Animals can experience a range of physical injuries from snares including severe skin and soft tissue wounds due to friction, penetration, compression of muscles, nerves, and joints. Snares can disembowel animals or strangle them leading to fluid build-up in body tissues, entrapped or amputated body parts, or shock and resultant kidney failure. Compression or crushing from snares can cause a loss of blood supply (ischemia), which causes severe pain. Animals caught in snares designed to capture around the neck can experience breathlessness when their airways from the snare material and from ongoing blood flow to the brain that causes tissues to swell.

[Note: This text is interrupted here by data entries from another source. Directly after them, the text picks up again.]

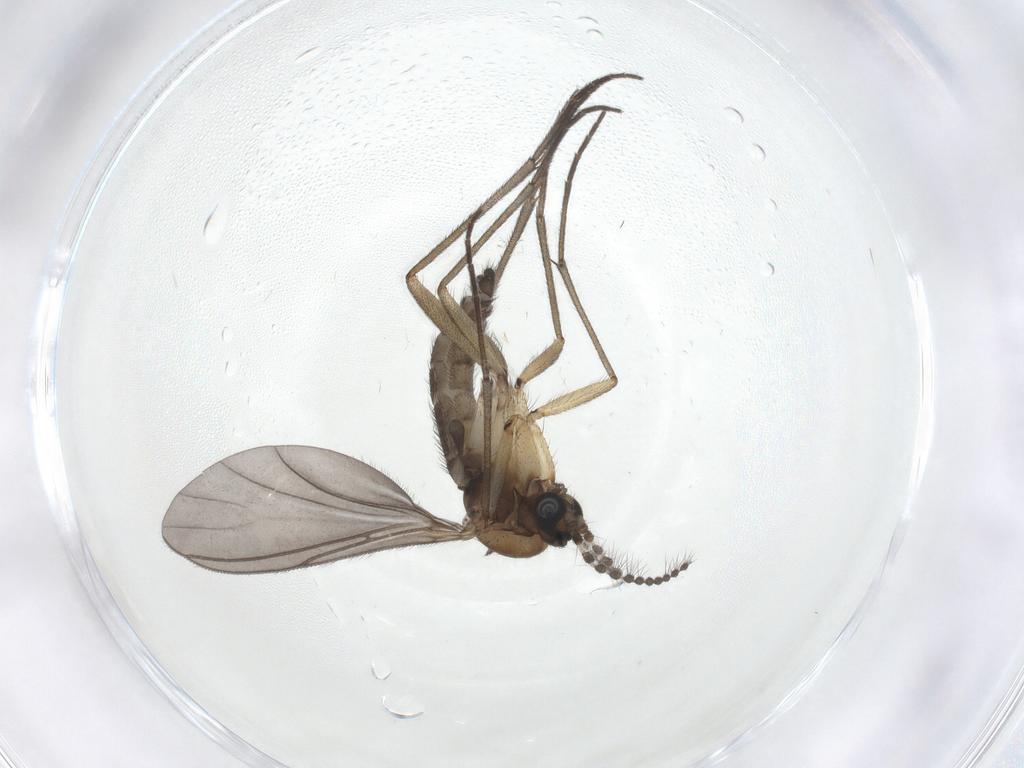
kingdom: Animalia
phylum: Arthropoda
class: Insecta
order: Diptera
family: Sciaridae
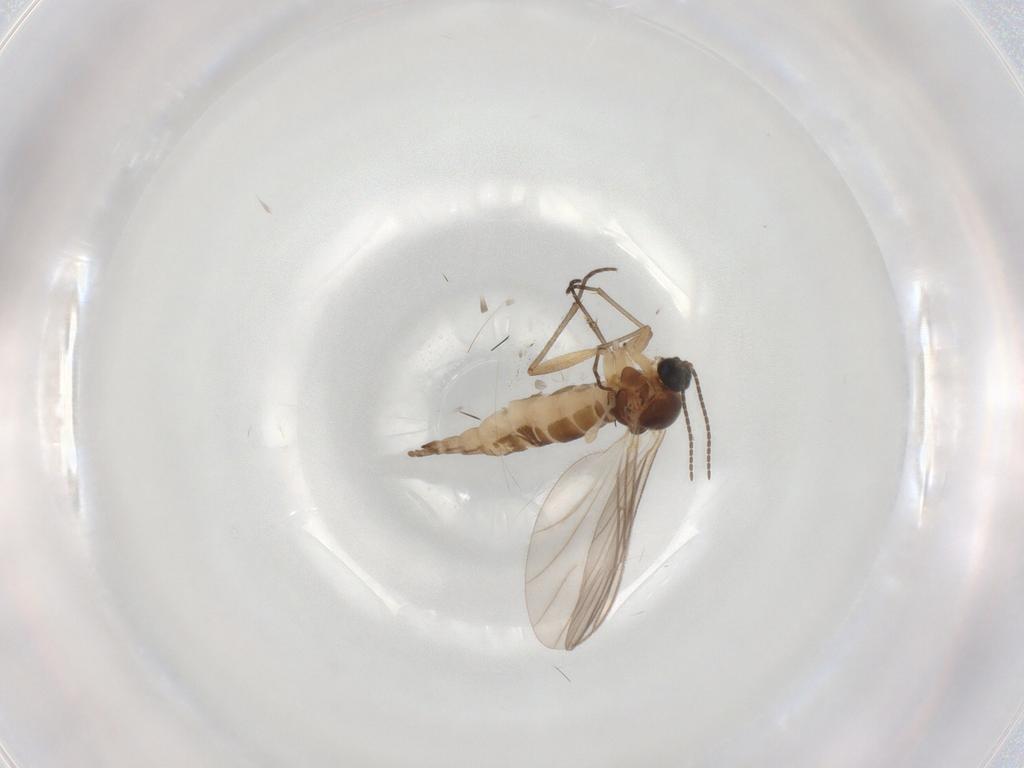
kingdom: Animalia
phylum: Arthropoda
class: Insecta
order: Diptera
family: Sciaridae
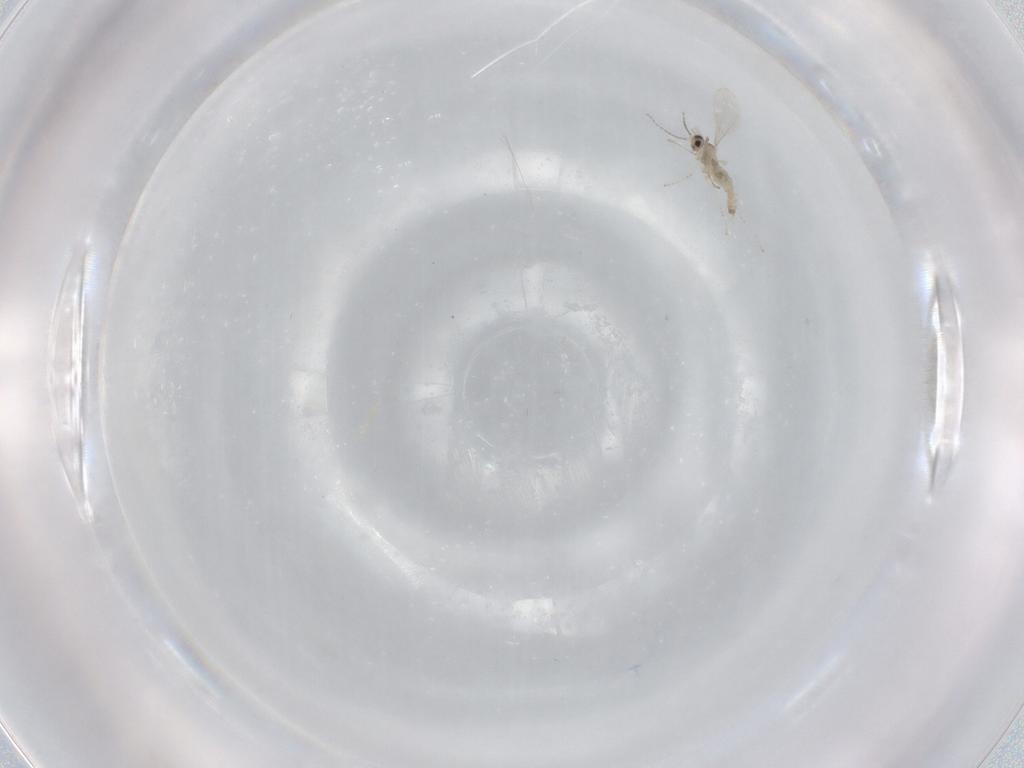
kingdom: Animalia
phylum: Arthropoda
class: Insecta
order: Diptera
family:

Even snares that hold an animal without causing pain will cause the animal significant fear, anxiety, and distress; they may also cause the animal to self-mutilate, be exposed to extreme temperatures or weather, or the risk of predation without the ability to escape.
Animals can experience welfare harms even if they have escaped or been released from a snare such as bruising, infections, injuries, and stress-related death.
SPCA opposes the use of snares because of the indiscriminate nature of the way in which they catch target and non-target animals.
SPCA opposes the use of all types of snares (i.e., free running, free running with fixed stops, and self-locking snares including those using stops, ratchets, etc.) because of the risk of welfare harms from injuries, distress, and prolonged time to death. Snares can capture unintended species or capture the animal by the wrong body part. This risk is higher when snares are used incorrectly.
SPCA advocates that only methods that minimise the negative welfare harms caused to targeted and non-targeted animals be used to trap or kill animals.